Голова Сеньки поплавком качалась в волнах, скрывалась из виду; опять появлялась… И руками он теперь взмахивал реже.
— Ребята, ну что вы?!
Двое очкариков начали торопливо сбрасывать с себя одежду. Вот скинул один, прыгнул в воду, ойкнул и сильно погреб к Сеньке. И второй прыгнул в воду и стал догонять первого.
— Эй, держись! Держи-ись! — кричала девушка и махала зачем-то руками. — Ребята, они успеют?
— Успеют.
— Вот фраер-то!..
— Зачем он полез-то!
— Семьдесят шесть градусов, Николай верно говорил.
— Трепач-то!.. Хоть бы успели.
— Мне эти сильные!.. Сибиряки. Куда полез? Зачем?
— Ребята, успеют или нет? Где он, ребята?!
Ребята только-только успели: поймали Сеню за волосы и погребли к берегу.
Сеня наглотался изрядно. Очкарики начали делать ему искусственное дыхание по всем правилам где-то когда-то усвоенной науки спасения утопающих: подложили Сене под поясницу кругляш, болтали бесчувственными Сениными руками, давили на живот… Сеня был без трусов, девушка издали спрашивала, отвернувшись от компании:
— Ребята, вам теперь медали дадут, да?
Те, что возились с Сеней, захихикали.
— Ирочка, без трусов не считается.
— Как не считается?
— Если вытащили утопающего, но он без трусов, то не считается, что спасли. Надо достать трусы, тогда дадут медаль.
— Ира, иди подержи голову.
— Да ну, какие-то!..
Сеня стал подавать признаки жизни. Открыл глаза, замычал… Потом его стало рвать водой и корежить. Рвало долго. Сеня устал. Закрыл глаза. Потом вдруг — то ли вспомнил, то ли почувствовал, что он без трусов, — вскочил, схватился… там, где носят трусы… Очкарики засмеялись. Сеня — бегом по камням, прикрывая руками стыд, — добежал к своей одежде, схватил, еще три-четыре прыжка — и он скрылся в кустах.

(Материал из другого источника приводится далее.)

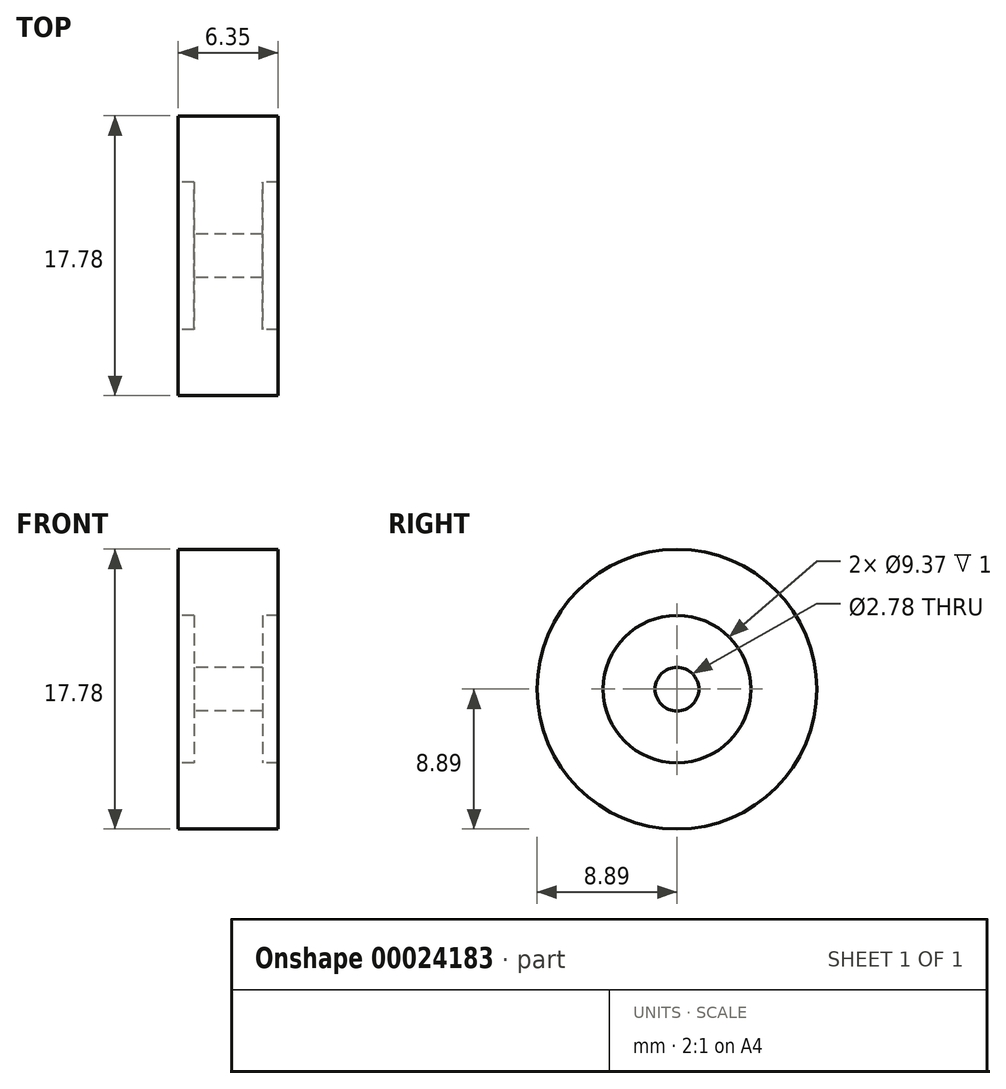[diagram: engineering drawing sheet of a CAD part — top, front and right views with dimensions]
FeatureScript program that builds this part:
annotation { "Feature Type Name" : "Feature", "Feature Type Description" : "" }
export const myFeature = defineFeature(function(context is Context, id is Id, definition is map)
    precondition{}
    {
        {
            var Q0;
            Q0=qCreatedBy(makeId("Front.planeOp"),FACE);
            var sketch = newSketch(context, id + "F0", { "sketchPlane" : qUnion([Q0])});
            skLineSegment(sketch, "E0", {"start": v(0, 0) * mm, "end": v(14.1, 0) * mm, "construction": true});
            skLineSegment(sketch, "E1.top", {"start": v(2.43, 1.39) * mm, "end": v(6.78, 1.39) * mm});
            skLineSegment(sketch, "E2.top", {"start": v(2.43, 8.88) * mm, "end": v(6.78, 8.88) * mm});
            skLineSegment(sketch, "E2.left", {"start": v(2.43, 1.39) * mm, "end": v(2.43, 4.68) * mm});
            skLineSegment(sketch, "E2.right", {"start": v(6.78, 1.39) * mm, "end": v(6.78, 4.68) * mm});
            skLineSegment(sketch, "E3.bottom", {"start": v(1.43, 4.68) * mm, "end": v(7.78, 4.68) * mm});
            skLineSegment(sketch, "E3.top", {"start": v(1.43, 8.88) * mm, "end": v(7.78, 8.88) * mm});
            skLineSegment(sketch, "E3.left", {"start": v(1.43, 8.88) * mm, "end": v(1.43, 4.68) * mm});
            skLineSegment(sketch, "E3.right", {"start": v(7.78, 8.88) * mm, "end": v(7.78, 4.68) * mm});
            skPoint(sketch, "E4.orphan", {"position": v(7.78, 1.39) * mm});
            skPoint(sketch, "E5.orphan", {"position": v(1.43, 1.39) * mm});
            skSolve(sketch);
        }
        {
            var Q0;
            {var subQ1=sQuery(id+"F0.wireOp",EDGE,"E3.left");Q0=makeQuery(id+"F0.imprint","IMPRINT",FACE,{"disambiguationData":[TD([[makeQuery(id+"F0.imprint","IMPRINT",EDGE,{"derivedFrom":subQ1}),1.0]])]});}
            var Q1;
            Q1=makeQuery(id+"F0.imprint","IMPRINT",FACE,{"disambiguationData":[TD([[makeQuery(id+"F0.imprint","IMPRINT",EDGE,{"derivedFrom":sQuery(id+"F0.wireOp",EDGE,"E1.bottom")}),1.0]])]});
            var Q2;
            Q2=makeQuery(id+"F0.imprint","IMPRINT",FACE,{"disambiguationData":[TD([[makeQuery(id+"F0.imprint","IMPRINT",EDGE,{"derivedFrom":sQuery(id+"F0.wireOp",EDGE,"E1.top")}),1.0]])]});
            var Q3;
            Q3=sQuery(id+"F0.wireOp",EDGE,"E0");
            revolve(context, id + "F1", {"entities" : qUnion([Q0, Q1, Q2]), "axis" : qUnion([Q3]), "revolveType" : RevolveType.FULL});
        }
    });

И больше не появлялся.
— Вот теперь и выпить полагается!
— Зря он сбежал! — сокрушались. — Лютенко нахмурится: «В честь чего выпивка?» — «Спасли утопающего». Не поверит. Скажет, выдумали. Ира, подтвердишь?
— Если вам не полагаются медали, то и выпивка не полагается. Я против.
Сеня между тем пришел в магазин. Продавщица была молодая. Сеня оглянулся, спросил продавщицу негромко:
— Здесь бумажник никто не находил?
— Какой бумажник?
— Кожаный… в нем пятнадцать отделений.
— Твой, что ли?
— Не имеет значения. Никто не поднимал?
— Нет. А что там было?
— Деньги.
— Твои, что ли?
— Не имеет значения.
— Много денег?
— Три тысячи.
— Новых?!
— Новых… Новеньких. Никто не поднимал?
Тут только сообразила продавщица, что Сеня ее разыгрывает.
— Господи!.. Сенька, заикой сделаешь так. Да ведь как серьезно, черт такой! Ты хоть раз в глаза видел такие деньги?